Ad esempio, il testatore può stabilire: «Lego a favore del mio debitore Tizio il diritto di pretendere che il credito scaduto lo scorso anno non sia escusso prima della data del 10 aprile 2027».
In questa ipotesi, il legatario non ottiene l’estinzione del debito ma acquisisce il diritto tutelabile a pretendere che gli eredi onerati si astengano dal far valere il credito per l’intervallo temporale specificato nella disposizione.
Il legato di non concorrenza: disciplina e limiti legali all’iniziativa economica dell’onerato
Il legato di non concorrenza è lo strumento testamentario mediante il quale il testatore attribuisce al legatario il diritto di esigere che l’onerato si astenga dallo svolgere un’attività imprenditoriale che possa generare competizione diretta, sottraendo clientela all’attività del legatario.
È fondamentale sottolineare che l’obbligo di non concorrenza così imposto è ritenuto lecito dall’ordinamento, a condizione imprescindibile che non pregiudichi in maniera sproporzionata la libertà di iniziativa economica dell’onerato.
Non si può imporre a quest’ultimo di rinunciare a qualsiasi attività commerciale, ma il vincolo deve limitarsi alla non attuazione di nuove iniziative che siano effettivamente idonee a sviare la clientela, circoscritte in relazione all’attività specifica svolta dal legatario e all’area geografica in cui è ubicata la sua azienda.
Il limite temporale è categorico: l’obbligo di astensione non può superare il quinquennio dall’apertura della successione. A tal fine, trovano applicazione i limiti generali stabiliti dall’art. 2596 c.c., che, benché dettato per il patto di non concorrenza tra vivi, costituisce un principio di ordine pubblico estensibile al legato di non concorrenza.
Tale norma prevede che: «Il patto che limita la concorrenza deve essere provato per iscritto.
Esso è valido se circoscritto ad una determinata zona o ad una determinata attività, e non può eccedere la durata di cinque anni.
Se la durata del patto non è determinata o è stabilita per un periodo superiore a cinque anni, il patto è valido per la durata di un quinquennio».

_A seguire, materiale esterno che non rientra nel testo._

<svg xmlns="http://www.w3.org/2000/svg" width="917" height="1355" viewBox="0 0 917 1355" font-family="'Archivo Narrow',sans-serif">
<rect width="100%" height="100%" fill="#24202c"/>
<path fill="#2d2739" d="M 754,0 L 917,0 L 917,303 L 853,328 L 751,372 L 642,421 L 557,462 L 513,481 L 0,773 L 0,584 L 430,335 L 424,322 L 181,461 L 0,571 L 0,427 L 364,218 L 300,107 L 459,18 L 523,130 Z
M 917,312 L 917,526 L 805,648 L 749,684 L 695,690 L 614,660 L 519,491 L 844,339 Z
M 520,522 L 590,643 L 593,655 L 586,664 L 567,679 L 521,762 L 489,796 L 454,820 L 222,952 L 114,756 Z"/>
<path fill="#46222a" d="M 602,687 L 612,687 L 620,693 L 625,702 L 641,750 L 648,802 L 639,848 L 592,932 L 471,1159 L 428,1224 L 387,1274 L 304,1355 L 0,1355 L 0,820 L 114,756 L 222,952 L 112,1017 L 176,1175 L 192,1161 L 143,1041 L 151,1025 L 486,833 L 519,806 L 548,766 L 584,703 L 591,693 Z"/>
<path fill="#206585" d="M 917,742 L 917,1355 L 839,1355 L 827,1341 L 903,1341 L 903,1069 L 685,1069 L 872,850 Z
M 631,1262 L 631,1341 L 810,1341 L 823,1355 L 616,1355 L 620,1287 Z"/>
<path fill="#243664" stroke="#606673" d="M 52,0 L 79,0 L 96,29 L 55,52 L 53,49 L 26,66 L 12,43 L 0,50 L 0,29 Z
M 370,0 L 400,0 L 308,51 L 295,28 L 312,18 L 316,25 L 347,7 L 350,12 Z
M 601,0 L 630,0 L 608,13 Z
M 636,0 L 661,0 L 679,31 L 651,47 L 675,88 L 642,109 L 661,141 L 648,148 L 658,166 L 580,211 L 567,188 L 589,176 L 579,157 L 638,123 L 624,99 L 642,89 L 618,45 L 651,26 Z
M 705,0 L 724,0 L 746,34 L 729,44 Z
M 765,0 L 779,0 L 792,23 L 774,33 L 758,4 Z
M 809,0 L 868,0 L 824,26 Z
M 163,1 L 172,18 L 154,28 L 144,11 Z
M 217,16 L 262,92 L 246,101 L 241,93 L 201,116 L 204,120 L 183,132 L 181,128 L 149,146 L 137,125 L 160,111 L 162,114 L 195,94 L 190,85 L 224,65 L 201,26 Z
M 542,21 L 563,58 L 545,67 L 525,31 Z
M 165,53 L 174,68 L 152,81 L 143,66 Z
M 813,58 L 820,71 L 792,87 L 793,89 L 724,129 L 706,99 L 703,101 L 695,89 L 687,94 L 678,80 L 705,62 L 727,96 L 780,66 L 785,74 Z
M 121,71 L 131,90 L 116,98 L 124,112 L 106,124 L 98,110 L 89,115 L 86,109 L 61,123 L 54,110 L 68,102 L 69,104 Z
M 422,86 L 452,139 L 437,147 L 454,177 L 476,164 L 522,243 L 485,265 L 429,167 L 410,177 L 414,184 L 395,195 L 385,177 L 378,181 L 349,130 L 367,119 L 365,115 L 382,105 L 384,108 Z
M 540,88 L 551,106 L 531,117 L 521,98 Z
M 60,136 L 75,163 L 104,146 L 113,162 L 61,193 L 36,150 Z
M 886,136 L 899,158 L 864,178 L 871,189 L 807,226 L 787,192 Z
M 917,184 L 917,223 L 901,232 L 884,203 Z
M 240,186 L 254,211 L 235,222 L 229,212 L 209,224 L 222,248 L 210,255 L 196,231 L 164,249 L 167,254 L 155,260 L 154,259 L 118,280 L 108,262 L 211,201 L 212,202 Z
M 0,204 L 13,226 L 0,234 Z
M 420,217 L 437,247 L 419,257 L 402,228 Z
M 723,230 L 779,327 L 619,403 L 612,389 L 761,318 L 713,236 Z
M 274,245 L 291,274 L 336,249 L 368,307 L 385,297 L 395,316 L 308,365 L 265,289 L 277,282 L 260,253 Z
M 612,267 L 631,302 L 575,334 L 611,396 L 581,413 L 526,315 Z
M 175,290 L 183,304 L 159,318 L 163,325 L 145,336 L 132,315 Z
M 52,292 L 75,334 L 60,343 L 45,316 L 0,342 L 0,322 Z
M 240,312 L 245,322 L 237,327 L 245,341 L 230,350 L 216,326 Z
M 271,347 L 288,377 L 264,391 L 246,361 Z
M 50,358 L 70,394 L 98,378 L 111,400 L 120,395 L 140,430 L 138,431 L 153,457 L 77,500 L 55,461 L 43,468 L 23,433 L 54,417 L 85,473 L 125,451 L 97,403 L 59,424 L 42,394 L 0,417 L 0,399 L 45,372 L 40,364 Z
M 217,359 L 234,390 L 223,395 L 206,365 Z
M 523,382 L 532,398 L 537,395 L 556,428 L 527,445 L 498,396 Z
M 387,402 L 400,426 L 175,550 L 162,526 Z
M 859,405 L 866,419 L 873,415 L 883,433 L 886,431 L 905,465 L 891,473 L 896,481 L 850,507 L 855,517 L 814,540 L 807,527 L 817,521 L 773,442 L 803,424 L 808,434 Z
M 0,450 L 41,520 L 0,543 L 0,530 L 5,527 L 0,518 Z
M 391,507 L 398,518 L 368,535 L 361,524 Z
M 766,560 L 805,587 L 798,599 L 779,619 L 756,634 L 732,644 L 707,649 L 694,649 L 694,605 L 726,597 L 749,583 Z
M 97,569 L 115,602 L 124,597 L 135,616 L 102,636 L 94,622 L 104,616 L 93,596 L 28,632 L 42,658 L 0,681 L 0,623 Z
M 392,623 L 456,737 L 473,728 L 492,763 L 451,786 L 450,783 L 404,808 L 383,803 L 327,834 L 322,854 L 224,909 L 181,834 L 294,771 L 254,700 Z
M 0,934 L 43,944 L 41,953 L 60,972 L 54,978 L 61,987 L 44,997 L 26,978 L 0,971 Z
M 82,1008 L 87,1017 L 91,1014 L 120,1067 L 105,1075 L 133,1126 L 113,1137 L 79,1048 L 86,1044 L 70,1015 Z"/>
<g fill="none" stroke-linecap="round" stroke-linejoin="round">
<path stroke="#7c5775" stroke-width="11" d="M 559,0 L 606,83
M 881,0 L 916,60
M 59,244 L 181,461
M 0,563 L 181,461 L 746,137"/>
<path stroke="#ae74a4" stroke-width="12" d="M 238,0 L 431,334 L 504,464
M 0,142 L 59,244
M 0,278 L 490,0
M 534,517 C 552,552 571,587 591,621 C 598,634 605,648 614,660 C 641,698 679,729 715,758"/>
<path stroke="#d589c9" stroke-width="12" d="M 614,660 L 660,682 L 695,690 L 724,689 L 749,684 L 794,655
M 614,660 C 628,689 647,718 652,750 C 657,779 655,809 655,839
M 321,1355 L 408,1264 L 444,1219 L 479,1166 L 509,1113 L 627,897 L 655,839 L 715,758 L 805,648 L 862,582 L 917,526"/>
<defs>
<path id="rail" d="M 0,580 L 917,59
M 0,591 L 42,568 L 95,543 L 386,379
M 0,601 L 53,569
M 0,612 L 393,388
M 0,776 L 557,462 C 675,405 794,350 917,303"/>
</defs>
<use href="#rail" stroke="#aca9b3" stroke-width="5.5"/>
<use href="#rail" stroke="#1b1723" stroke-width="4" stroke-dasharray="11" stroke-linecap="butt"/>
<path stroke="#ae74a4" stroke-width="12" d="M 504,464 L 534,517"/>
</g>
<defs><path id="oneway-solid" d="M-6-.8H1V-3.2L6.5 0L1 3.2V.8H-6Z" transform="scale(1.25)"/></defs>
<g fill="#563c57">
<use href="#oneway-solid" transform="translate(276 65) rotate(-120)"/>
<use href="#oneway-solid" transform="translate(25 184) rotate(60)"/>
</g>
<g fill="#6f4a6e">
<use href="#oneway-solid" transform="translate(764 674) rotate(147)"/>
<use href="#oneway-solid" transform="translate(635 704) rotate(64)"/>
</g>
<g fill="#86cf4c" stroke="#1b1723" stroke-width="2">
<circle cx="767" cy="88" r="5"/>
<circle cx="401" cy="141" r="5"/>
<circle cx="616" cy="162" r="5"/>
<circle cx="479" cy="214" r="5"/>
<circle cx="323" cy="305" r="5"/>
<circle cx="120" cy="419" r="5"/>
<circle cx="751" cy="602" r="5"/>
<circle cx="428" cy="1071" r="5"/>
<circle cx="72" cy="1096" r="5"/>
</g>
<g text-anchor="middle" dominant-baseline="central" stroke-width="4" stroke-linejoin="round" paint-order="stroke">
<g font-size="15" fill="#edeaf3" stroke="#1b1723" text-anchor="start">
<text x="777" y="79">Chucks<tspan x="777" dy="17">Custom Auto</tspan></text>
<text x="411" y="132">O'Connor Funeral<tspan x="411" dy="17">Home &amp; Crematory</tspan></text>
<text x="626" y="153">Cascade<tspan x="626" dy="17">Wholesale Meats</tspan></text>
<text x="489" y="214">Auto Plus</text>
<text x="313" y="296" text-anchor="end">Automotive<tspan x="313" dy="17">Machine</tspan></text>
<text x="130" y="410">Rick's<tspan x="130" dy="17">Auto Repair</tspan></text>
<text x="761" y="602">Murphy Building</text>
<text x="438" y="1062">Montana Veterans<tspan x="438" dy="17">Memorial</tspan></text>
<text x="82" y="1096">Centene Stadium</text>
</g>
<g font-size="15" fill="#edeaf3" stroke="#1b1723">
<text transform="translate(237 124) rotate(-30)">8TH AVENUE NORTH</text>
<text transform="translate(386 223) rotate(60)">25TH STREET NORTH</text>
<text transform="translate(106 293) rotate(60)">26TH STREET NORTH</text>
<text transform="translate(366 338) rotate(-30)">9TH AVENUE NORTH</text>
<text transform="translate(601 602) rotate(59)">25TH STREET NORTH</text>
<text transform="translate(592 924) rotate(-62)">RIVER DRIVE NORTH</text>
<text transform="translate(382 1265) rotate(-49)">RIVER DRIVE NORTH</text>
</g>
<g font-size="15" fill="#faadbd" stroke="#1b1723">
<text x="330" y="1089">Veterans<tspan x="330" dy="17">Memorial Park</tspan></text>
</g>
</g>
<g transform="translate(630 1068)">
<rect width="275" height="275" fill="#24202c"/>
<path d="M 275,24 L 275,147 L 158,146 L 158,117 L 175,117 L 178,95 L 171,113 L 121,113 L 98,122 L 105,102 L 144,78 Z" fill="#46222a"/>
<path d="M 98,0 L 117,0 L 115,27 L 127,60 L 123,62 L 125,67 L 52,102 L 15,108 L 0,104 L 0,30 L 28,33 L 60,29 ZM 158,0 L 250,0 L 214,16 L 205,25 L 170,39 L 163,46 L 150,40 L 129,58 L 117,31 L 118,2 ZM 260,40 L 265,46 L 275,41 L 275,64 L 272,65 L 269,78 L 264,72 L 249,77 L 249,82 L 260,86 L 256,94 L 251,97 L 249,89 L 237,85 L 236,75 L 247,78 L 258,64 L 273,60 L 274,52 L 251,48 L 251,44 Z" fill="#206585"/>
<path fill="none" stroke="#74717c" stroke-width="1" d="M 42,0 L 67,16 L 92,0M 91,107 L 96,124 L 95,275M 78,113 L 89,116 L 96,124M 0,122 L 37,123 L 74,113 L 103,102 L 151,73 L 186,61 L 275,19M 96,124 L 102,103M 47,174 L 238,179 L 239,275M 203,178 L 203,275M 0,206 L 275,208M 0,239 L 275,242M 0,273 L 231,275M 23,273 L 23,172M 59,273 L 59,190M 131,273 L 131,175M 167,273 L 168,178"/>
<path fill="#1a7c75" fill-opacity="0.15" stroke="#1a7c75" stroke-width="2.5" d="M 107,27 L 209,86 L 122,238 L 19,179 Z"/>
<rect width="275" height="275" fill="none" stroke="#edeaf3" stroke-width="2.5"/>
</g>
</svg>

È evidente, infine, che l’utilità effettiva di tale legato si manifesta solamente se sia il legatario sia l’onerato detengano o abbiano l’intenzione di avviare un’attività d’impresa.
Qualora il legatario opti per non esercitare attività di impresa, l’obbligazione negativa imposta all’onerato diviene inefficace e deve essere considerata estinta, poiché la causa non è imputabile all’onerato: non è infatti possibile vietare all’onerato di intraprendere un’attività imprenditoriale se il legatario stesso decide di non avviare o proseguire alcuna attività economica.
FAQ sul legato di non fare
- Qual è la definizione del legato avente ad oggetto un non fare?
- Si tratta di una disposizione testamentaria con effetti obbligatori che concede al legatario il diritto di pretendere che l’onerato non adotti uno specifico comportamento, il quale può avere natura sia materiale che giuridica.
- In che momento si configura l’inadempimento del legato di non fare?
- L’inadempimento si verifica in modo automatico non appena l’onerato pone in essere l’azione che gli era stata vietata, contravvenendo all’obbligo di astensione.
- Quali strumenti legali di tutela sono disponibili per il legatario in caso di violazione dell’obbligo?
- Il legatario può invocare l’art. 2933 c.c., richiedendo prioritariamente il ripristino della situazione precedente e l’eliminazione delle opere abusive, oppure, in caso di impossibilità o grave pregiudizio, il risarcimento del danno.
- Quali sono i limiti di validità essenziali per il legato di non concorrenza?
- Per essere valido, il legato di non concorrenza deve essere limitato a una specifica area geografica o a una determinata attività e, in ogni caso, la sua durata non può andare oltre i cinque anni successivi all’apertura della successione, secondo i principi dell’art. 2596 c.c.